By comparison, here's the driver code for the ANTLR generated parser. Remember, the grammar and actions are defined in a file named "MWGrammar.g", which is why this code is so short:

"""Calculate the molecular weight given a molecular formula

Parse the formula using a parser generated by ANTLR
"""
# antlr_mw.py

import sys
import antlr3
from MWGrammarParser import MWGrammarParser
from MWGrammarLexer import MWGrammarLexer

def calculate_mw(formula):
    char_stream = antlr3.ANTLRStringStream(formula)
    lexer = MWGrammarLexer(char_stream)
    tokens = antlr3.CommonTokenStream(lexer)
    parser = MWGrammarParser(tokens)
    return parser.calculate_mw()

Tests and timing comparisons

The next step is to test both implementations and compare their performance. I'll extract the self-test code from my previous essay. It generates a lot of molecular formulas semi-randomly along with the MW. The MW calculation uses a completely different approach than the parser code, so it's very unlikely that there will be the same problem in both cods. But just in case, I added a few tests by hand.

Recorded data:
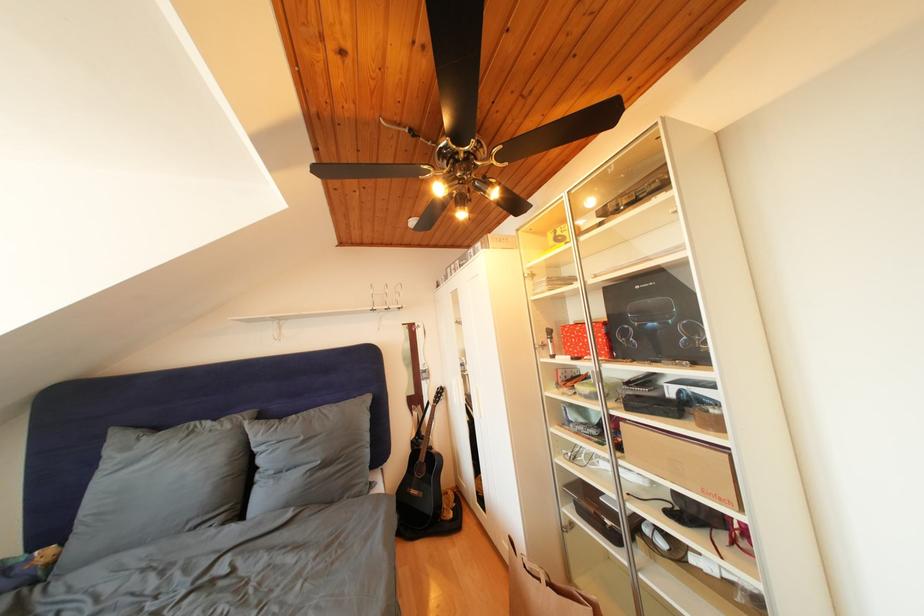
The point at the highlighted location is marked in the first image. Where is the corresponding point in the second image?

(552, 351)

Brief: Reproduce the passage above on the ANTLR parser driver code in full, word for word and with its layout intact.

Response area:
By comparison, here's the driver code for the ANTLR generated parser. Remember, the grammar and actions are defined in a file named "MWGrammar.g", which is why this code is so short:

"""Calculate the molecular weight given a molecular formula

Parse the formula using a parser generated by ANTLR
"""
# antlr_mw.py

import sys
import antlr3
from MWGrammarParser import MWGrammarParser
from MWGrammarLexer import MWGrammarLexer

def calculate_mw(formula):
    char_stream = antlr3.ANTLRStringStream(formula)
    lexer = MWGrammarLexer(char_stream)
    tokens = antlr3.CommonTokenStream(lexer)
    parser = MWGrammarParser(tokens)
    return parser.calculate_mw()

Tests and timing comparisons

The next step is to test both implementations and compare their performance. I'll extract the self-test code from my previous essay. It generates a lot of molecular formulas semi-randomly along with the MW. The MW calculation uses a completely different approach than the parser code, so it's very unlikely that there will be the same problem in both cods. But just in case, I added a few tests by hand.